(Problem)
Each entry needs to be repeated exactly, with nothing added or removed.

(Records to use)
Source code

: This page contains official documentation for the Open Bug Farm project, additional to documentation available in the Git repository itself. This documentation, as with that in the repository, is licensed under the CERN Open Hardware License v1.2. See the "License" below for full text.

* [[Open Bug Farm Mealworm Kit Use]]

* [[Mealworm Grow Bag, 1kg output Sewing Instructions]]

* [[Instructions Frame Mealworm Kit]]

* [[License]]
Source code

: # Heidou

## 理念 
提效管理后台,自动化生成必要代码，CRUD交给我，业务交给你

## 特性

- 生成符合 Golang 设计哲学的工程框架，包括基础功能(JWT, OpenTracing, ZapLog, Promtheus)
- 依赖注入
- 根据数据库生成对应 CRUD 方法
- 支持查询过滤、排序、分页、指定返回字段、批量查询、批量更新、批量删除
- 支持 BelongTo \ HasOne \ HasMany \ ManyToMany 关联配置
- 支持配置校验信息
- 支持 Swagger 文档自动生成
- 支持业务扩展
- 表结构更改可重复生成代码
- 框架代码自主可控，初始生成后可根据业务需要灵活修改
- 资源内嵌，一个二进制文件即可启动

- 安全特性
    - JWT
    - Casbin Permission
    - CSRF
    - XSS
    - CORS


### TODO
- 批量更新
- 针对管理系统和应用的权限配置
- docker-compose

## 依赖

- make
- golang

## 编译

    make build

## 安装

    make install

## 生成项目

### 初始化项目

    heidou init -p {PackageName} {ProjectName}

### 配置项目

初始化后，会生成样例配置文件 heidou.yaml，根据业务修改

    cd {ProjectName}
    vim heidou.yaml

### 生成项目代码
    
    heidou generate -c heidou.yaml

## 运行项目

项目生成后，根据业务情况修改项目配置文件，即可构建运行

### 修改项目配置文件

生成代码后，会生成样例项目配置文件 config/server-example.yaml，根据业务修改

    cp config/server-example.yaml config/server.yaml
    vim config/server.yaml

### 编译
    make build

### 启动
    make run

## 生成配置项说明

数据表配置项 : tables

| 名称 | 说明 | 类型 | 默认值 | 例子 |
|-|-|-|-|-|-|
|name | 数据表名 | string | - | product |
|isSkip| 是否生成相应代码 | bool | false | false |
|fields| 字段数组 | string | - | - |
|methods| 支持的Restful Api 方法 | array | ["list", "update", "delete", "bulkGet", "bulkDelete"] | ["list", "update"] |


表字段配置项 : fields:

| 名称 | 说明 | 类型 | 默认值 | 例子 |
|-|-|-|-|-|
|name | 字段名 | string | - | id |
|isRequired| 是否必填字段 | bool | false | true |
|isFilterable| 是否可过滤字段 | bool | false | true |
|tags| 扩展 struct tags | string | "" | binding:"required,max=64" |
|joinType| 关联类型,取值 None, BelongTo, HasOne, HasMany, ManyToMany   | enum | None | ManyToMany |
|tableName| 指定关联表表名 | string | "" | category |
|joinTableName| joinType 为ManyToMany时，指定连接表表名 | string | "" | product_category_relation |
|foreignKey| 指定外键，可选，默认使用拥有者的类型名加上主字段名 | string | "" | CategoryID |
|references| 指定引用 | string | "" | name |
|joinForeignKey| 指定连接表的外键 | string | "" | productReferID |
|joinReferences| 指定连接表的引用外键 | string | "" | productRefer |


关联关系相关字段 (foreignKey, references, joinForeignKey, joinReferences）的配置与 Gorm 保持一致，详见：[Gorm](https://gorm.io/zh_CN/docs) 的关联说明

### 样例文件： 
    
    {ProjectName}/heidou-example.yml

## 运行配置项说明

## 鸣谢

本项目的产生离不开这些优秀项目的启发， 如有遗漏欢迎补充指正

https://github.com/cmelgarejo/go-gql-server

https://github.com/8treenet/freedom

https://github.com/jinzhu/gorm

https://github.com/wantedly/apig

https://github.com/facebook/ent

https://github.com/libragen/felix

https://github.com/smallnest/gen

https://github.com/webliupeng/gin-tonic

(Response)
Source code

: This page contains official documentation for the Open Bug Farm project, additional to documentation available in the Git repository itself. This documentation, as with that in the repository, is licensed under the CERN Open Hardware License v1.2. See the "License" below for full text.

* [[Open Bug Farm Mealworm Kit Use]]

* [[Mealworm Grow Bag, 1kg output Sewing Instructions]]

* [[Instructions Frame Mealworm Kit]]

* [[License]]
Source code

: # Heidou

## 理念 
提效管理后台,自动化生成必要代码，CRUD交给我，业务交给你

## 特性

- 生成符合 Golang 设计哲学的工程框架，包括基础功能(JWT, OpenTracing, ZapLog, Promtheus)
- 依赖注入
- 根据数据库生成对应 CRUD 方法
- 支持查询过滤、排序、分页、指定返回字段、批量查询、批量更新、批量删除
- 支持 BelongTo \ HasOne \ HasMany \ ManyToMany 关联配置
- 支持配置校验信息
- 支持 Swagger 文档自动生成
- 支持业务扩展
- 表结构更改可重复生成代码
- 框架代码自主可控，初始生成后可根据业务需要灵活修改
- 资源内嵌，一个二进制文件即可启动

- 安全特性
    - JWT
    - Casbin Permission
    - CSRF
    - XSS
    - CORS


### TODO
- 批量更新
- 针对管理系统和应用的权限配置
- docker-compose

## 依赖

- make
- golang

## 编译

    make build

## 安装

    make install

## 生成项目

### 初始化项目

    heidou init -p {PackageName} {ProjectName}

### 配置项目

初始化后，会生成样例配置文件 heidou.yaml，根据业务修改

    cd {ProjectName}
    vim heidou.yaml

### 生成项目代码
    
    heidou generate -c heidou.yaml

## 运行项目

项目生成后，根据业务情况修改项目配置文件，即可构建运行

### 修改项目配置文件

生成代码后，会生成样例项目配置文件 config/server-example.yaml，根据业务修改

    cp config/server-example.yaml config/server.yaml
    vim config/server.yaml

### 编译
    make build

### 启动
    make run

## 生成配置项说明

数据表配置项 : tables

| 名称 | 说明 | 类型 | 默认值 | 例子 |
|-|-|-|-|-|-|
|name | 数据表名 | string | - | product |
|isSkip| 是否生成相应代码 | bool | false | false |
|fields| 字段数组 | string | - | - |
|methods| 支持的Restful Api 方法 | array | ["list", "update", "delete", "bulkGet", "bulkDelete"] | ["list", "update"] |


表字段配置项 : fields:

| 名称 | 说明 | 类型 | 默认值 | 例子 |
|-|-|-|-|-|
|name | 字段名 | string | - | id |
|isRequired| 是否必填字段 | bool | false | true |
|isFilterable| 是否可过滤字段 | bool | false | true |
|tags| 扩展 struct tags | string | "" | binding:"required,max=64" |
|joinType| 关联类型,取值 None, BelongTo, HasOne, HasMany, ManyToMany   | enum | None | ManyToMany |
|tableName| 指定关联表表名 | string | "" | category |
|joinTableName| joinType 为ManyToMany时，指定连接表表名 | string | "" | product_category_relation |
|foreignKey| 指定外键，可选，默认使用拥有者的类型名加上主字段名 | string | "" | CategoryID |
|references| 指定引用 | string | "" | name |
|joinForeignKey| 指定连接表的外键 | string | "" | productReferID |
|joinReferences| 指定连接表的引用外键 | string | "" | productRefer |


关联关系相关字段 (foreignKey, references, joinForeignKey, joinReferences）的配置与 Gorm 保持一致，详见：[Gorm](https://gorm.io/zh_CN/docs) 的关联说明

### 样例文件： 
    
    {ProjectName}/heidou-example.yml

## 运行配置项说明

## 鸣谢

本项目的产生离不开这些优秀项目的启发， 如有遗漏欢迎补充指正

https://github.com/cmelgarejo/go-gql-server

https://github.com/8treenet/freedom

https://github.com/jinzhu/gorm

https://github.com/wantedly/apig

https://github.com/facebook/ent

https://github.com/libragen/felix

https://github.com/smallnest/gen

https://github.com/webliupeng/gin-tonic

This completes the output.